-------- Текст --------

Опубликовано в журнале Старое литературное обозрение, номер 1, 2001
— Булат Шалвович, как вы относитесь к своей славе?
— Слава — понятие посмертное. К сожалению.
Или к счастью.
Из разговоров с Булатом Окуджавой.
Когда умер Бродский, закатилось солнце российской словесности; когда умер Окуджава, остановилось сердце российской поэзии.
…Есть такая особая тбилисская манера “прогулок фраеров” — идут по ночным улицам медленно, непременно в середине проезжей части, и, даже если их двое, занимаю собой всю дорогу. Вот так несколько лет назад, обнимая старого своего друга Эдика Елигулашвили, шел глубокой белой таллинской ночью к себе в гостиницу из нашего дома Булат Шалвович. Утром он должен был лететь в Париж, его ждали высокопоставленные и важные встречи, но он никуда не торопился. Фраера никогда не ускоряют шаг, даже если под ними качается земля.
Он как-то сказал, что его роман “Путешествие дилетантов” можно было бы назвать “Прогулки фраеров”, и написал шуточное стихотворение, которое кончалось так:
Но фраера мне все-таки дороже!
В тот день он выступал в Русском драматическом театре. Ему слали записки. В одной спросили: “Что такое жизнь?” Он ответил: “Не знаю.” И еще ему на вечере написали гневно, обиженно: “Вы воспитали целое поколение романтиков, а теперь мы никому не нужны, заброшены и беззащитны. Что вы нам скажете сегодня?!”
— Я скажу вам, — наклонился к ним со сцены Булат Окуджава, — что и тридцать лет назад. — Тут он замолчал, реплика была точна и безупречна, но тут же он понял, что нельзя так сильному прощаться со слабыми и добавил, — я скажу вам, что нельзя строить свое благополучие за счет других людей, нельзя быть злым, ненавидящим, терять чувство собственного достоинства… — и они успокоились, разошлись по домам.

-------- Данные ниже --------

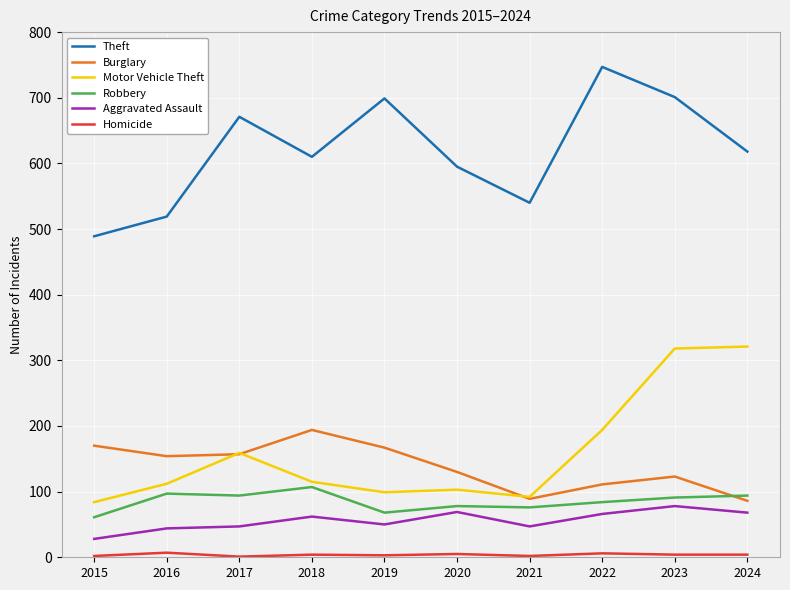

What is the minimum value shown in the chart?

1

--------

Набор заданий
1. Перескажите в тексте абзац, начинающийся словами «В тот день он выступал в Русском драматическом театре», в виде короткого списка с сохранением главных фактов.
2. Ответьте кратко на вопросы по тексту, каждый ответ на отдельной строке с той же буквой:
(а) Куда Окуджава должен был лететь утром после ночной прогулки по Таллину?
(б) Каким другим названием, по словам Окуджавы, можно было бы назвать роман «Путешествие дилетантов»?
(в) Какое понятие Окуджава называет посмертным?
Данные здесь никакой роли не играют.

Результаты заданий
1.
- Окуджава выступал в Русском драматическом театре, и ему присылали записки.
- На вопрос «Что такое жизнь?» он ответил: «Не знаю».
- В другой записке его гневно и обиженно упрекнули: он воспитал целое поколение романтиков, а теперь они никому не нужны, заброшены и беззащитны. Авторы записки спросили, что он скажет им сегодня.

2.
(а) В Париж.
(б) «Прогулки фраеров».
(в) Славу.